Property taxes represent the largest chunk of the city’s revenue — 28 percent — but that’s lower than other similarly sized cities. More than 60 percent of Charlotte’s revenues come from property taxes.

City officials often note that about one-half of the property taxes homeowners pay go to the Atlanta school system, while one-quarter of the money goes to City Hall.

That is little comfort to groups like the Fulton County Taxpayers Foundation, which has opposed any tax increase. The organization has pushed the city to consider outsourcing city services to get the same level or better results for less money. Franklin has been cautious in outsourcing services.

The proposed tax increase amounts to an additional $236 a year — or nearly $20 a month — for the average city homeowner, according to city officials. The average Atlanta home is valued at $239,500. The owner of a home valued at $1 million, of which there are many in Buckhead, would pay $1,161 more in property taxes.

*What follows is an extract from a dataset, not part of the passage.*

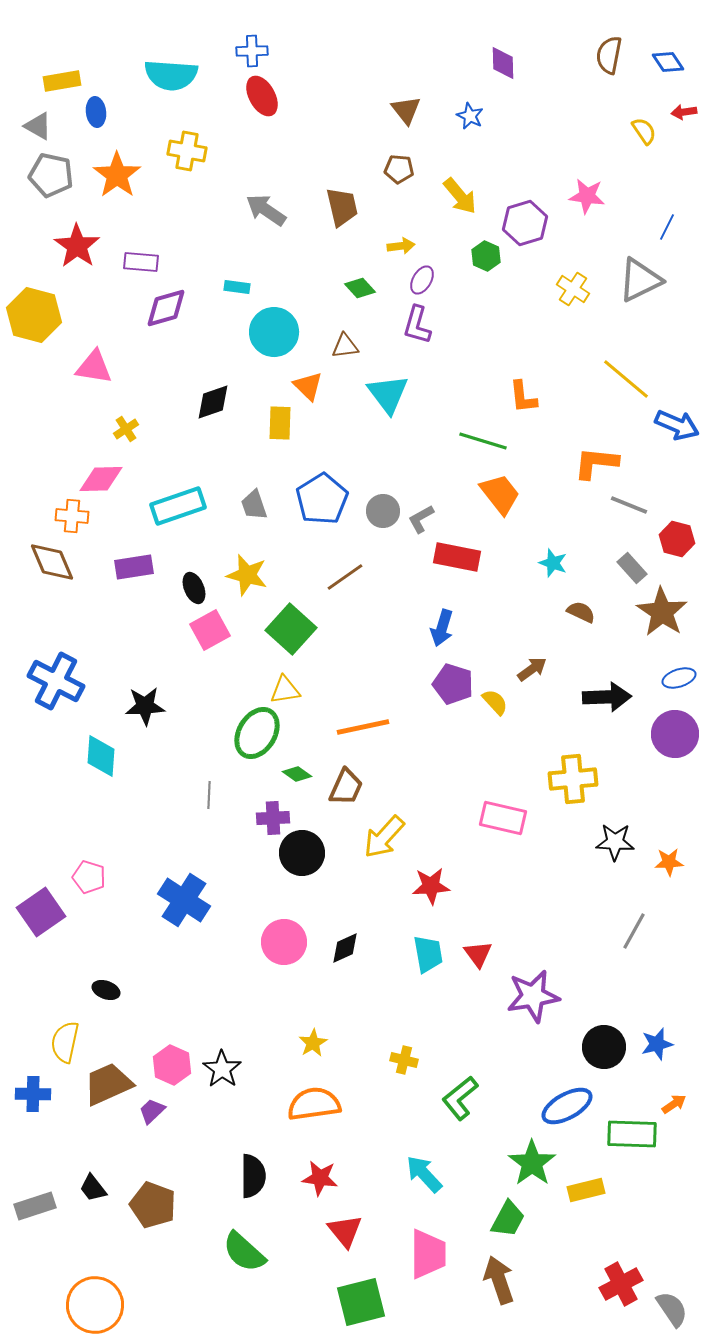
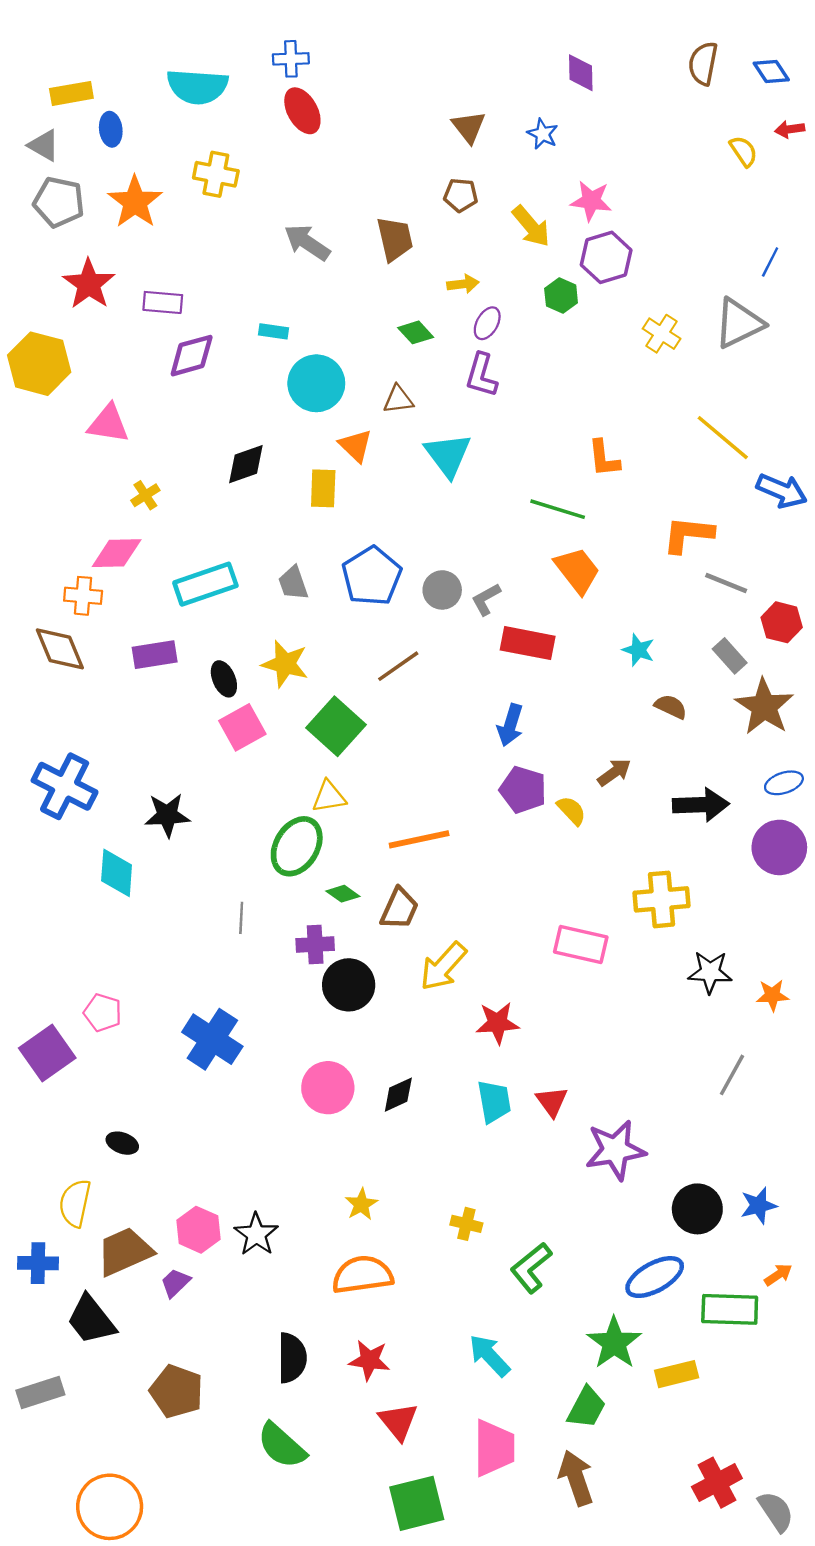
pink star: (587, 196) -> (591, 201), moved
black trapezoid: (93, 1188) -> (91, 1320), moved, size x1.6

A major problem with the Atlanta budget is employee pensions. Nearly one-fifth of Franklin’s $541 million proposed budget is devoted to pensions. The city’s annual contribution to its three pension plans has nearly tripled from $36.6 million in 2003 to its current level of $100.3 million.

After years of underfunding the pension plans, the City Council this decade approved several changes to its pension contributions, resulting in higher annual obligations.

The mayor’s budget includes spreading out payments to the city’s pension plan over a longer time period, which she said could save Atlanta at least $19 million over the next year. It also includes cutting the city’s corrections budget in half from $38.5 million to $19 million. Her staff has said it is open to negotiations to sell the city jail to Fulton County.

Even before council received the mayor’s budget, Councilman Howard Shook had predicted his fellow council members would be willing to go along with a tax increase this time around. He said the change among some council members is because of their desire to end four-hour-a-week furloughs imposed on city workers in December.

Homeowners have complained that the furloughs threaten public safety with police officers and firefighters working fewer hours. The furloughs would end under the mayor’s plan.

“A property tax increase wouldn’t get very far if it wasn’t going to enhance public safety by ending the furloughs,” said Shook, who chairs the council’s finance committee.

But Shook, a fiscal conservative whose district includes many of Atlanta’s wealthiest neighborhoods, has indicated he is reluctant to vote for a tax increase.

“With a budget in excess of a half-billion dollars, we have the dollars we need to fund our priorities: cops on the beat, fire stations open 24/7, and an end to the furloughs,” Norwood said in an e-mail to supporters. “We have enough money to promote jobs, protect neighborhoods, enforce property codes and alleviate traffic congestion hotspots. But we have to prioritize. We have to make choices.”

Norwood said her choice is to “fund the must-haves like police and fire. Only when we’ve funded our real priorities do we fund the other things that are nice to have.”

She added: “I cannot vote for this tax increase.”

The mayor has said she might continue the furloughs if the tax increase is not passed.

The council must approve the budget by June 30.